Why do airplanes usually pitch nose-down in a fully-developed stall?
I've seen this seemingly-simple question discussed on other aviation forums, but there doesn't seem to be a single agreed-upon answer, at least that covers all or most cases.
Here is why I find this question confusing: When we say that airplanes are usually "nose-heavy," what we mean is that the center of lift is aft of the center of gravity. So the lift generated by the wings, in addition to counteracting weight, also produces a pitching moment, rotating the aircraft about its lateral axis, nose-down / tail up. This pitching moment is counteracted by the horizontal stabilizer (or canard wings) to maintain a level attitude.
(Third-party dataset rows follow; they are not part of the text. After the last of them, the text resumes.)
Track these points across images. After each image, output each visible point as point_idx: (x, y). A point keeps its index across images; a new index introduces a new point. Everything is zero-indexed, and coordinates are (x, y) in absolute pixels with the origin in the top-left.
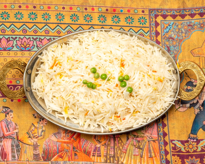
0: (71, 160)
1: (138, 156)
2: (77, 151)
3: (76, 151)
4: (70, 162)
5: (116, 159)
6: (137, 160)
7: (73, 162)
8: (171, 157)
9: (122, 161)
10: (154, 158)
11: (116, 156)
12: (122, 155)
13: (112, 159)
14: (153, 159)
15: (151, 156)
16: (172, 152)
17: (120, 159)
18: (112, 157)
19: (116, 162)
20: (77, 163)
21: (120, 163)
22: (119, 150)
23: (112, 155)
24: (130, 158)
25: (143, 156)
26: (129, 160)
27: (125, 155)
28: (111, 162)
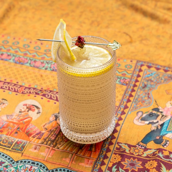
0: (9, 135)
1: (77, 147)
2: (20, 131)
3: (18, 131)
4: (7, 136)
5: (54, 144)
6: (74, 149)
8: (112, 155)
9: (59, 147)
10: (92, 152)
11: (55, 142)
12: (61, 143)
13: (49, 142)
14: (91, 153)
15: (90, 149)
16: (115, 151)
17: (58, 145)
18: (51, 141)
19: (52, 146)
20: (13, 139)
21: (56, 147)
22: (60, 139)
23: (52, 140)
24: (68, 146)
25: (83, 149)
26: (67, 147)
27: (65, 143)
28: (48, 144)
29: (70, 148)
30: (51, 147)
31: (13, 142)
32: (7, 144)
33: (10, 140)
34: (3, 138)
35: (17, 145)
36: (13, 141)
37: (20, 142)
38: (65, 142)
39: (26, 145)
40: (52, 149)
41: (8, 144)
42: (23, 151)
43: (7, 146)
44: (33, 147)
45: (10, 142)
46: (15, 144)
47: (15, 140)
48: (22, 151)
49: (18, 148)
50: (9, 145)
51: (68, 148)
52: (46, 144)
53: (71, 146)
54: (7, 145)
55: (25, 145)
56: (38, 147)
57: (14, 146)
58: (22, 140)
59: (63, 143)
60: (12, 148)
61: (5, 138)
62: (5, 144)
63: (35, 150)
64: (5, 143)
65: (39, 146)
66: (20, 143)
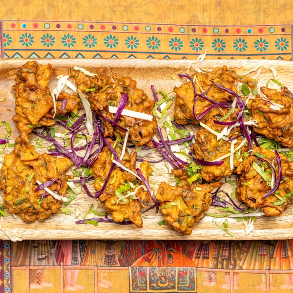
0: (162, 264)
1: (266, 257)
2: (172, 250)
3: (170, 251)
4: (161, 268)
5: (232, 262)
6: (264, 262)
7: (165, 267)
9: (241, 265)
10: (291, 259)
11: (232, 258)
12: (241, 256)
13: (225, 262)
14: (289, 260)
15: (286, 255)
17: (238, 262)
18: (226, 259)
19: (231, 267)
20: (171, 269)
21: (237, 268)
22: (237, 249)
23: (226, 257)
24: (253, 260)
25: (274, 256)
26: (252, 263)
27: (247, 255)
28: (224, 268)
29: (257, 263)
30: (231, 271)
31: (173, 276)
32: (167, 284)
33: (169, 274)
34: (159, 275)
35: (181, 279)
36: (173, 273)
37: (183, 272)
38: (245, 254)
39: (195, 276)
40: (234, 273)
41: (169, 282)
42: (196, 289)
43: (169, 287)
44: (205, 276)
45: (169, 277)
46: (179, 278)
47: (175, 272)
48: (194, 290)
49: (185, 286)
50: (172, 285)
51: (255, 265)
52: (222, 268)
53: (257, 258)
54: (169, 285)
55: (192, 276)
56: (213, 275)
57: (178, 284)
58: (185, 268)
59: (244, 256)
60: (178, 287)
61: (161, 274)
62: (166, 285)
63: (211, 281)
64: (165, 283)
65: (214, 272)
66: (184, 275)
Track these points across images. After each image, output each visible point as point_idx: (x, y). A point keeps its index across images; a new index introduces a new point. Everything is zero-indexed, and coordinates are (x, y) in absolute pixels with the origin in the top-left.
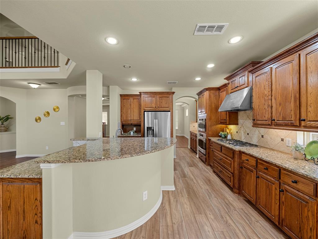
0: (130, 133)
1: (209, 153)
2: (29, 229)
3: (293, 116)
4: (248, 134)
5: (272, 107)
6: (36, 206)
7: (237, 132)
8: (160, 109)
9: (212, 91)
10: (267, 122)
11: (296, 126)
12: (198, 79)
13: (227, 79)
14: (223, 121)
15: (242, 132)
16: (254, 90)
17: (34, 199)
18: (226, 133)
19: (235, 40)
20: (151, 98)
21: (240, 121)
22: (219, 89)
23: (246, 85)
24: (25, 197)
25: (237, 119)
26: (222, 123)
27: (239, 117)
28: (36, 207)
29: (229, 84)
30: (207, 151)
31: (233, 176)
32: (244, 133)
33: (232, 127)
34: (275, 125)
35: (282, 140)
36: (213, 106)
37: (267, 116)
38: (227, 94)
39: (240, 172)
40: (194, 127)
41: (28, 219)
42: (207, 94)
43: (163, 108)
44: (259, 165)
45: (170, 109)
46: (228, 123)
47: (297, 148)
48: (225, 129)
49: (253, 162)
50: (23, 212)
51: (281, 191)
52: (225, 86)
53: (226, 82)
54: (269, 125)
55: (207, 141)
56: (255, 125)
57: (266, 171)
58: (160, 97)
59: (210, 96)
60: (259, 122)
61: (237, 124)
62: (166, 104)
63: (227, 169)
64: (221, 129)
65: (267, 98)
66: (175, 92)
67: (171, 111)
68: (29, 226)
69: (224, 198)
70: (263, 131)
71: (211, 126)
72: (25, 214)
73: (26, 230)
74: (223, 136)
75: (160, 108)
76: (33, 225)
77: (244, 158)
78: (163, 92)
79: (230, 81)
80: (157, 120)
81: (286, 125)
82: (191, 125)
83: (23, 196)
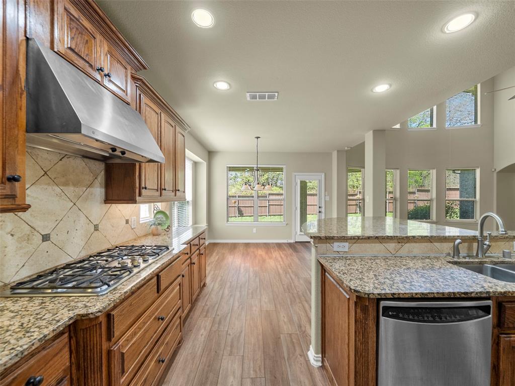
35: (127, 222)
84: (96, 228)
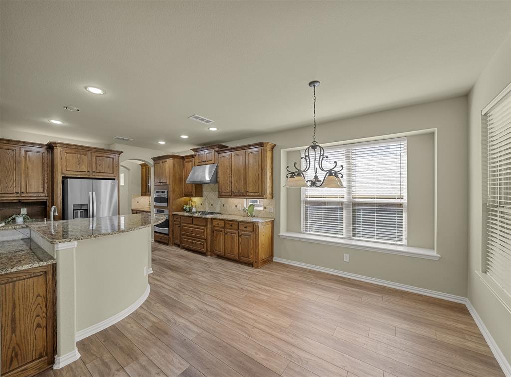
0: (14, 219)
1: (173, 231)
2: (23, 340)
3: (243, 190)
4: (212, 205)
5: (231, 182)
6: (39, 304)
7: (201, 204)
8: (98, 176)
9: (176, 159)
10: (228, 194)
11: (244, 196)
12: (162, 143)
13: (194, 150)
14: (187, 193)
15: (207, 204)
16: (219, 167)
17: (35, 296)
18: (190, 206)
19: (213, 129)
20: (79, 155)
21: (205, 193)
22: (183, 158)
23: (212, 162)
24: (17, 298)
25: (201, 191)
26: (186, 196)
27: (203, 190)
28: (39, 306)
29: (195, 155)
30: (171, 228)
31: (206, 242)
32: (209, 204)
33: (196, 200)
34: (234, 196)
35: (236, 206)
36: (177, 177)
37: (229, 189)
38: (194, 165)
39: (212, 236)
40: (138, 202)
41: (23, 328)
42: (170, 161)
43: (102, 174)
44: (226, 225)
45: (114, 176)
46: (194, 195)
47: (244, 210)
48: (188, 201)
49: (221, 224)
50: (12, 322)
51: (239, 236)
52: (191, 156)
53: (193, 153)
54: (230, 196)
55: (170, 217)
56: (220, 196)
57: (230, 227)
58: (97, 156)
59: (174, 165)
60: (223, 194)
61: (202, 196)
62: (108, 168)
63: (199, 238)
64: (184, 202)
65: (228, 176)
66: (123, 152)
67: (116, 178)
68: (24, 336)
69: (201, 261)
70: (223, 200)
71: (175, 199)
72: (15, 323)
73: (18, 344)
74: (188, 209)
75: (98, 174)
76: (32, 332)
77: (215, 223)
78: (103, 150)
79: (197, 154)
80: (94, 193)
81: (240, 195)
82: (133, 200)
83: (11, 299)
84: (223, 205)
In a stall, the wings produce significantly less lift. So my intuition would be that the nose-down moment would also be significantly reduced. And indeed, if the wings stalled before the tailplane, I would expect the downforce produced by the tailplane to be dominant, and the nose to pitch even further up. This is obviously contrary to experience.
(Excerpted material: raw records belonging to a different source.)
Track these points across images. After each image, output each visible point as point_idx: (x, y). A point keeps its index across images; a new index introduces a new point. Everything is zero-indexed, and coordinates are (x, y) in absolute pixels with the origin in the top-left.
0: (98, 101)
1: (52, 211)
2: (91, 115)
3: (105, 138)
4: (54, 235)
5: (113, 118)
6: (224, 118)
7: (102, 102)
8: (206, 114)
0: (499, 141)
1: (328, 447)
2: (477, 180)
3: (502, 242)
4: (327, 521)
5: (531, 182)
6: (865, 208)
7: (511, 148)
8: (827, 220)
Here are some of the answers I've seen proposed elsewhere on the internet:
- "The CG is heavy so it falls down."
This doesn't seem like a very good answer. It's not just that the airplane is falling, it's that it's rotating, and all rotation happens about the CG. So the portion of the airplane that is pitching downward is the portion that is forward of the CG, and the portion that is pitching upward is the portion that is aft of the CG. What causes this pitching moment, as opposed to the airplane falling in its previous nose-up stalled attitude?
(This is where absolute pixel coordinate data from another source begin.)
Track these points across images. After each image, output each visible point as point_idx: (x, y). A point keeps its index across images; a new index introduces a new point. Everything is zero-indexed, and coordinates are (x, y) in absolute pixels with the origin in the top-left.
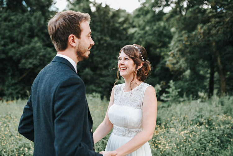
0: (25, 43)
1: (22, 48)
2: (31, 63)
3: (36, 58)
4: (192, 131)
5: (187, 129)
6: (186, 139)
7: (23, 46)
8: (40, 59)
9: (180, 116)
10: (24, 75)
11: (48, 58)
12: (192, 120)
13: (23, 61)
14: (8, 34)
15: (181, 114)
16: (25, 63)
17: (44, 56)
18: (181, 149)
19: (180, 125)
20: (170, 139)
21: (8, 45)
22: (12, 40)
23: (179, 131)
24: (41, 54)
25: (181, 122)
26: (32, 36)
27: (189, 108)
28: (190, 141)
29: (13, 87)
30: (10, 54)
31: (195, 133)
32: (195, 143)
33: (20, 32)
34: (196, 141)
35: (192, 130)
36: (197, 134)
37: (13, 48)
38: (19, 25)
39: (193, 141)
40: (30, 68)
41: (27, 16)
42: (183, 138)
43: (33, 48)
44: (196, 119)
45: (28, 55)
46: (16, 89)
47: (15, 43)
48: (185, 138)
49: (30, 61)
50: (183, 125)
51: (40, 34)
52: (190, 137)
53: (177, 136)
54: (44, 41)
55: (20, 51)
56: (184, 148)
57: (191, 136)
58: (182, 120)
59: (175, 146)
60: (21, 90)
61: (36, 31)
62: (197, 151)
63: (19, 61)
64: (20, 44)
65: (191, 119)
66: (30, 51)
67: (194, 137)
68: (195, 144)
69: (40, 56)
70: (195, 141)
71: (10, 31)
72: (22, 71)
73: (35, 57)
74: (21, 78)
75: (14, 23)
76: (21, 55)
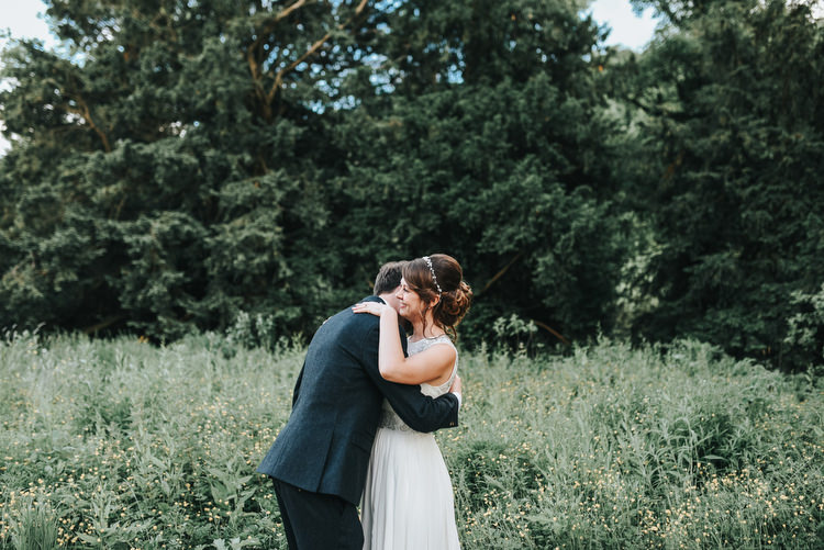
0: (496, 178)
1: (485, 194)
2: (510, 239)
3: (525, 222)
7: (488, 186)
8: (539, 226)
11: (561, 221)
13: (490, 232)
14: (447, 152)
16: (493, 238)
17: (548, 214)
21: (448, 187)
22: (458, 168)
24: (539, 208)
26: (518, 154)
30: (453, 213)
33: (481, 146)
37: (461, 194)
38: (475, 125)
40: (509, 253)
41: (505, 90)
43: (516, 190)
45: (503, 213)
47: (467, 177)
49: (510, 230)
51: (541, 143)
54: (555, 164)
55: (481, 202)
61: (529, 135)
63: (477, 234)
64: (483, 178)
66: (506, 200)
69: (538, 215)
71: (455, 143)
72: (492, 261)
73: (522, 218)
74: (489, 283)
75: (468, 117)
76: (482, 213)
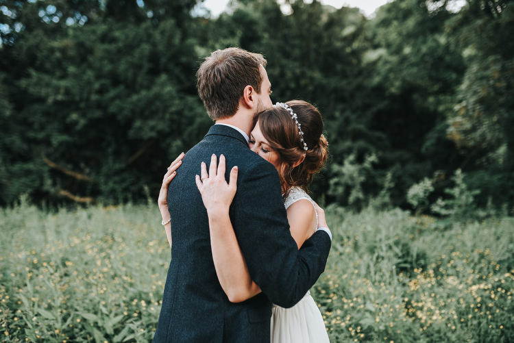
0: (142, 87)
1: (135, 98)
2: (152, 129)
4: (498, 287)
5: (486, 280)
6: (482, 302)
7: (137, 92)
8: (172, 121)
9: (472, 251)
10: (139, 153)
11: (187, 118)
12: (500, 262)
13: (138, 124)
14: (108, 67)
15: (474, 246)
16: (140, 129)
17: (180, 113)
18: (469, 324)
19: (469, 270)
20: (445, 299)
21: (107, 91)
22: (116, 80)
23: (466, 284)
24: (173, 109)
25: (472, 265)
26: (155, 72)
27: (495, 234)
28: (491, 308)
29: (116, 178)
30: (112, 109)
31: (504, 291)
32: (502, 312)
33: (132, 65)
34: (506, 309)
35: (498, 284)
36: (509, 293)
37: (117, 97)
38: (130, 48)
39: (497, 307)
40: (151, 139)
41: (147, 29)
42: (475, 299)
43: (158, 97)
44: (509, 258)
45: (147, 111)
46: (123, 181)
47: (122, 87)
48: (479, 300)
49: (152, 123)
50: (477, 271)
51: (171, 66)
52: (490, 298)
53: (461, 295)
54: (180, 82)
55: (131, 103)
56: (475, 322)
57: (493, 296)
58: (476, 260)
59: (455, 317)
60: (133, 184)
61: (163, 60)
62: (506, 331)
63: (129, 123)
64: (132, 88)
65: (498, 259)
66: (150, 102)
67: (502, 300)
68: (502, 315)
69: (172, 114)
70: (503, 309)
71: (112, 61)
72: (135, 144)
73: (160, 115)
74: (132, 159)
75: (121, 45)
76: (133, 111)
- "The plane would fall in its previous attitude if it were in a vacuum, but because the engine is heavy, it has more inertia and is less affected by air resistance, so it falls faster."
Maybe? I don't know enough to know whether or not this is right.
- "A stalled wing still produces some lift, and as it stalls, the center of lift moves aft. The greater arm results in a greater forward-pitching moment. So it is the 'nose-heaviness' being exaggerated in the stall."
This also seems plausible, but I don't know. Since stalls and stall recovery are so fundamental to basic flight instruction, I would expect this question to have a straight-forward answer, but maybe it just doesn't? Or maybe there's something I'm missing. Curious to hear people's thoughts.